WHAT YOU WILL DO:
Search the data for the string "complex" and copy each line where it turns up.

-- THE INPUT follows --

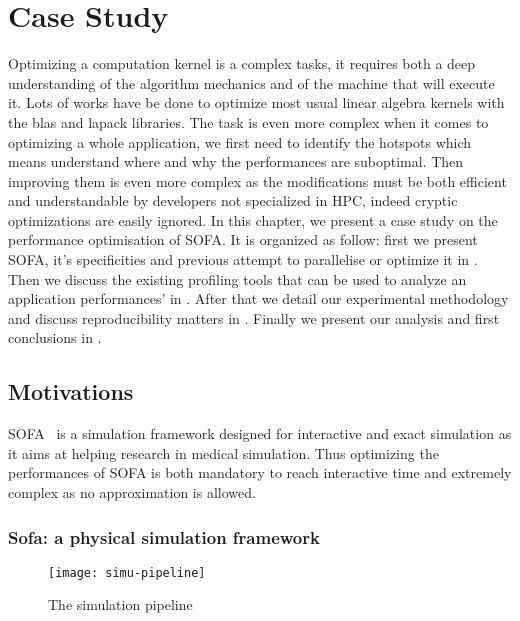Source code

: \chapter{Case Study}
\label{chap:perf}

Optimizing a computation kernel is a complex tasks, it requires both a deep
understanding of the algorithm mechanics and of the machine that will execute
it. Lots of works have be done to optimize most usual linear algebra kernels
with the blas and lapack libraries.  The task is even more
complex when it comes to optimizing a whole application, we first need to
identify the hotspots which means understand where and why the performances
are suboptimal. Then improving them is even more complex as the modifications
must be both efficient and understandable by developers not specialized in
\gls{HPC}, indeed cryptic optimizations are easily ignored. 
In this chapter, we present a case study on the performance optimisation of
\gls{SOFA}. It is organized as follow: first we present \gls{SOFA}, it's
specificities and previous attempt to parallelise or optimize it in
. Then we discuss the existing profiling tools that can
be used to analyze an application performances' in . After
that we detail our experimental methodology and discuss reproducibility
matters in . Finally we present our analysis and first
conclusions in .

\section{Motivations}
\label{sec:motivations}


\gls{SOFA}~\cite{Allard07SOFA} is a simulation framework designed for
interactive and exact simulation as it aims at helping research in medical
simulation. Thus optimizing the performances of \gls{SOFA} is both mandatory
to reach interactive time and extremely complex as no approximation is
allowed.

\subsection{Sofa: a physical simulation framework}

\begin{figure}[htb]
    \centering
    \texttt{[image: simu-pipeline]}
    \caption[The simulation pipeline]{The simulation pipeline}
    \label{fig:simu-pipeline}
\end{figure}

-- THE INPUT concluded --

ANSWER BOX:
Optimizing a computation kernel is a complex tasks, it requires both a deep
complex when it comes to optimizing a whole application, we first need to
are suboptimal. Then improving them is even more complex as the modifications
to reach interactive time and extremely complex as no approximation is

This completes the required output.